Watch the Trailer for 'Year Zero'

That experience became pretty elaborate, with clues and hints appearing online, via phone recordings and even USB drives left behind by Reznor at European concert venues during a pre-release tour. Secret clues even gave a group of lucky fans the opportunity to see a surprise Nine Inch Nails show. As an album, Year Zero held its own. After being released on April 17, 2007, it gained positive reviews from critics for the record’s wealth of songs, debuting at No. 2 on the U.S. album chart and becoming a hit around the world.

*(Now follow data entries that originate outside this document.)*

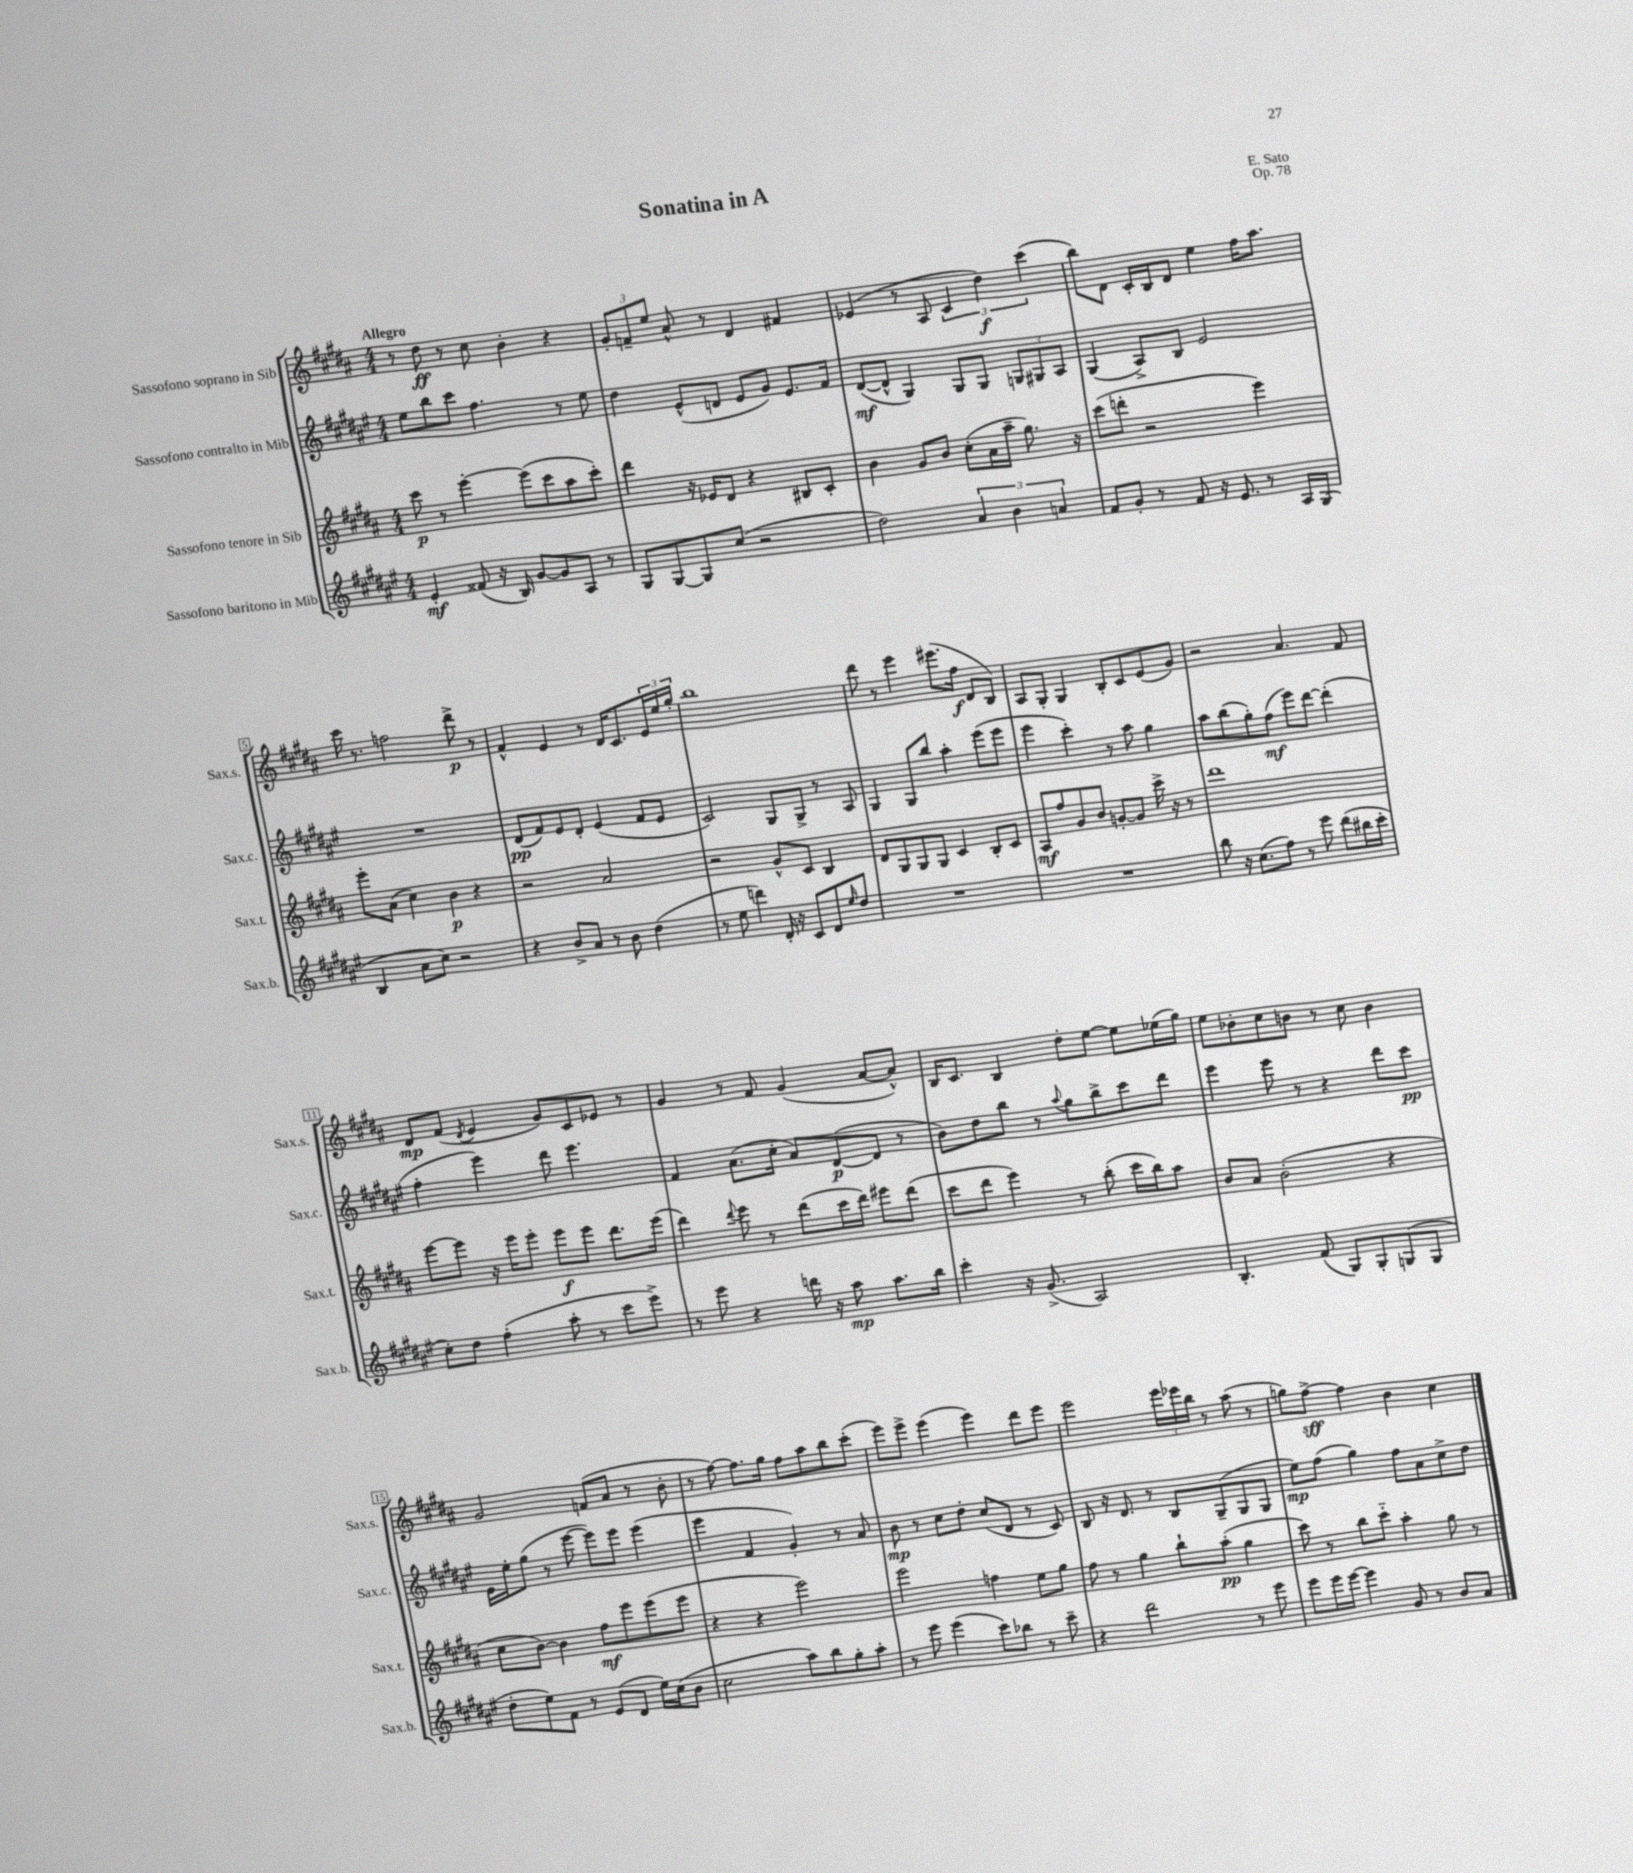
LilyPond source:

\header { title = "Sonatina in A" composer = "E. Sato" opus = "Op. 78" }
<<
\new StaffGroup <<
\new Staff = "s0" \with { instrumentName = "Sassofono soprano in Sib" shortInstrumentName = "Sax.s." } {
    \clef treble \key b \major \numericTimeSignature \time 4/4 \tempo "Allegro"
    r8 dis''8\ff r8 cis''8 b'4-. r4 |
    \tuplet 3/2 { gis'8-. f'8-- e''8 } ais'8-^ r8 dis'4 fis'4 |
    ees'4( r8 ais8 \tuplet 3/2 { cis'4 dis''4\f) cis'''4( } |
    b''8) dis'8 cis'16-. b16 dis'8 e''4 fis''16 ais''8. |
    cis'''16 r8. f''2 dis'''8->\p r8 |
    fis'4-^ e'4 r8 dis'16 cis'8. \tuplet 3/2 { e'16 e''16 gis''16-. } |
    b''1 |
    dis'''8 r8 e'''4 eis'''8.( fis''16\f dis'8 b8) |
    ais8 gis8-. gis4 b8-. cis'8 e'8( gis'8) |
    r2 ais'4. fis'8 |
    dis'8\mp fis'8( \acciaccatura { dis'8 } e'4 gis'8) cis'8 ees'8 r8 |
    gis'4 r8 fis'8 gis'4( ais'8~ ais'8-^) |
    b16 cis'8. b4 dis''8-. e''8~ e''8 ees''16( gis''16) |
    e''8 bes'8-. cis''8 b'8 r8 cis''8 b'4 |
    gis'2 f'8( ais'8 r8 b'8-. |
    r8 fis''8~) fis''8. gis''16 fis''8 ais''8 b''8 cis'''8-.( |
    e'''8) e'''8-> e'''4( e'''4) dis'''8 e'''8 |
    e'''2 \tuplet 3/2 { e'''16 ees'''16 b''16 } r8 ais''8( r8 |
    g''8) fis''8~->\sff fis''4 b'4 cis''4 \bar "|." |
}
\new Staff = "s1" \with { instrumentName = "Sassofono contralto in Mib" shortInstrumentName = "Sax.c." } {
    \clef treble \key fis \major \numericTimeSignature \time 4/4
    eis''8 b''8 cis'''8 fis''4. r8 eis''8 |
    dis''4 eis'8-^( d'8 eis'8 gis'8) eis'8. fis'16 |
    dis'8~\mf( dis'8-^ gis4) gis8 gis8 \tuplet 3/2 { g8 gis8 ais8 } |
    gis4( ais8->) b8 eis'2 |
    R1 |
    dis'8\pp( fis'8) eis'8 dis'8-. eis'4( fis'8 eis'8 |
    cis'2) gis8 gis8-> r8 ais8 |
    gis4 gis8 b''8 ais''4-. eis'''8( eis'''8 |
    eis'''4 cis'''4-.) r8 ais''8 gis''4 |
    ais''8 b''8( gis''8-.) fis''8\mf( eis'''8) dis'''8~ dis'''4-.( |
    fis''4-. eis'''4) dis'''8 eis'''4. |
    fis'4 ais'8.( cis''16-. ais'8) dis'8~\p( dis'8 r8 |
    b'8) dis''8 b''8 r8 \appoggiatura { ais''8 } gis''8 b''8-> cis'''8 dis'''8 |
    eis'''4 eis'''8 r8 r4 dis'''8 cis'''8\pp |
    eis'16 eis''16-. gis''8( r8 eis'''8~ eis'''8) eis'''8 eis'''4( |
    eis'''4 fis'4 gis'4-.) r8 ais'8 |
    b'8\mp r8 cis''8 dis''8-. cis''8( dis'8 r8 cis'8) |
    b8 r16 dis'8. r8 b8 gis8--( gis8 gis8 |
    eis''8\mp) fis''8( gis''4) fis''8 ais'8 cis''8-> dis''8 \bar "|." |
}
\new Staff = "s2" \with { instrumentName = "Sassofono tenore in Sib" shortInstrumentName = "Sax.t." } {
    \clef treble \key b \major \numericTimeSignature \time 4/4
    cis'''8\p r8 e'''4~-. e'''8( cis'''8 ais''8 cis'''8-.) |
    dis'''4 r16 ees'16 dis'8 r4 bis8 cis'8-. |
    b'4 gis'8 b'8 cis''8-.( ais'16 ais''16-- gis''8.) r16 |
    cis'''8( d'''8-. r2 e'''4) |
    e'''8-. ais'8( cis''4) b'4\p r4 |
    r2 ais'2 |
    r2 gis'8-^ cis'8 b4 |
    dis'8 gis8 gis8 gis8 cis'4 b8-. cis'8 |
    ais8\mf fis''8 gis'8 b'8 g'8~-. g'8 cis'''16-> r16 r8 |
    dis'''1 |
    e'''8~ e'''8 r16 e'''16 e'''8-. e'''8\f e'''8 dis'''8. e'''16( |
    dis'''4) \appoggiatura { dis'''8 } e'''8 r8 dis'''8( cis'''16 dis'''16) eis'''8 dis'''8( |
    cis'''8 dis'''8 e'''4) r8 b''8-.( cis'''16 b''16) ais''8 |
    b'8 ais'8 b'2-.( r4 |
    cis''8 b'8~) b'4 fis''8\mf e'''8 e'''8( e'''8 |
    r4 r4 e'''2) |
    e'''2 f''4 e''8 gis''8 |
    fis''8 r8 gis''4 b''8-! ais''8-.\pp( gis''4 |
    cis'''8) r8 b''8 cis'''8-_ ais''4-. gis''8 r8 \bar "|." |
}
\new Staff = "s3" \with { instrumentName = "Sassofono baritono in Mib" shortInstrumentName = "Sax.b." } {
    \clef treble \key fis \major \numericTimeSignature \time 4/4
    eis'4-.\mf fisis'8( r16 b16) gis'8~ gis'8 ais8 r8 |
    gis8 gis8~ gis8 cis''8( r2 |
    dis''2) \tuplet 3/2 { ais'4 b'4 a'4 } |
    fis'8 gis'8-. r8 fis'8 r16 eis'8. r8 ais16 gis16( |
    b4 ais'8 cis''8) r2 |
    r4 b'8-> ais'8 r8 b'8 dis''4( |
    r8 eis''8 d'''4) dis'16-. r16 cis'8 dis'8 \grace { eis''16 } dis''8 |
    R1 |
    R1 |
    b''8 r16 cis''8.( fis''8) r8 eis'''8 dis'''8( bis''16 cis'''16-. |
    cis''8-.) dis''8 fis''4-.( ais''8-. r8 cis'''8 eis'''8->) |
    r8 eis'''8 r4 d'''16 r16 ais''8\mp ais''8. b''16 |
    cis'''4-. r16 gis'8.->( ais2) |
    b4.-. fis'8( gis8) gis8-. g8( g8 |
    dis''8-. eis''8) fis'8 r8 eis'8( dis'8 eis''16) cis''16( b'8 |
    cis''2 ais''8) b''8 gis''8-. ais''8-. |
    r8 eis'''8 eis'''4( cis'''8) bes''8 r8 cis'''8-- |
    r4 dis'''2 r8 eis'''8 |
    eis'''8 eis'''16 eis'''16~ eis'''4 gis'8 r8 b'8 ais'8 \bar "|." |
}
>>
>>
\layout { \context { \Score \override BarNumber.stencil = #(make-stencil-boxer 0.1 0.3 ly:text-interface::print) } }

However, it was the album’s worldwide reach that led to a dispute between Reznor and the parent company of Nine Inch Nails’ longtime record label, Interscope. The singer got upset when he heard that Universal Music Group was planning on charging an extra $10 in Australia because of Year Zero’s elaborate packaging (the CD used heat-sensitive artwork to display a code that led to a website in the alternate reality game). Reznor claimed he had paid for the overages from the artwork himself and encouraged Australian fans to pirate the music in protest. Later that year, he announced that Nine Inch Nails had fulfilled its contract with Interscope and was breaking its relationship with the label.

Although the Year Zero album, tour and game seemed to be huge successes, one component of the project still remains unfinished. For years after the record’s release, Reznor was collaborating with a few Hollywood hot-shots to create a Year Zero television series. The project remains in limbo.

“This is currently in a holding state,” Reznor wrote in 2012. “We [Reznor and Sheridan] didn’t find the right match with a writer, and really have been avoiding doing what we should have done from the beginning: write it ourselves. … This project means a lot to me and will see the light of day in one form or another.”